Two campaigns that raise awareness by altering public spaces

In this age of digital marketing and social media, these campaigns prove physical installations remain potent in generating awareness.

Mother London sculpture

UK creative agency Mother London recently installed a huge inflatable breast sculpture to raise awareness about the stigma faced by mothers who attempt to breastfeed their young in public spaces.

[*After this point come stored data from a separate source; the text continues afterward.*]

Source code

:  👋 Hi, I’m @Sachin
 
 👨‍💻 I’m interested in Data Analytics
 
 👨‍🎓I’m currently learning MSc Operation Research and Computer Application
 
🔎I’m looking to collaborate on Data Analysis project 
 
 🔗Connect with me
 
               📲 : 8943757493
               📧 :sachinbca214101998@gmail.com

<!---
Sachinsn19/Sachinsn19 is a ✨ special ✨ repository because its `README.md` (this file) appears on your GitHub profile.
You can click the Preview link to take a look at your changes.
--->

Boldly flying in the face of the argument that a woman should withdraw out of sight when breastfeeding, the massive mammary now sits atop an unassuming office building in Shoreditch, London, visible to all who pass it. Armed with the hashtag #FreeTheFeed, this campaign aims to demolish the sense of shame some people attach to the simple act of breastfeeding in the open.

Mother London sculpture

According to Mother London, “It’s hard to believe that in 2017, UK mothers still feel watched and judged when feeding in public, by bottle or breast. This was our Mother’s Day project. A celebration of every woman’s right to decide how and where they feed their children without feeling guilty or embarrassed about their parenting choices.”

Mexico City public transport campaign

Moving to the problem of sexual harassment, this campaign in Mexico City puts focus on the misconduct that occurs on public transport. Subway authorities in the capital of Mexico have installed special seats that are almost impossible to sit on for their distinctly male design.

Sculpted into the form of the seat is the torso of a man, complete with bulging chest and stomach as the back rest with thighs and protruding flaccid penis built into the seat itself. These seats are made to be incredibly uncomfortable to use – yet not as distressing as being sexually assaulted by a stranger on a public train.

The campaign is promoted by a short video that shows citizens responding to this peculiar design, some with disgust and some with surprise. Individuals are seen taking pictures of the message placed on the floor in front of the offensive seat, claiming that the vast majority of women in Mexico City have suffered sexual harassment on public transport at least once in their lives.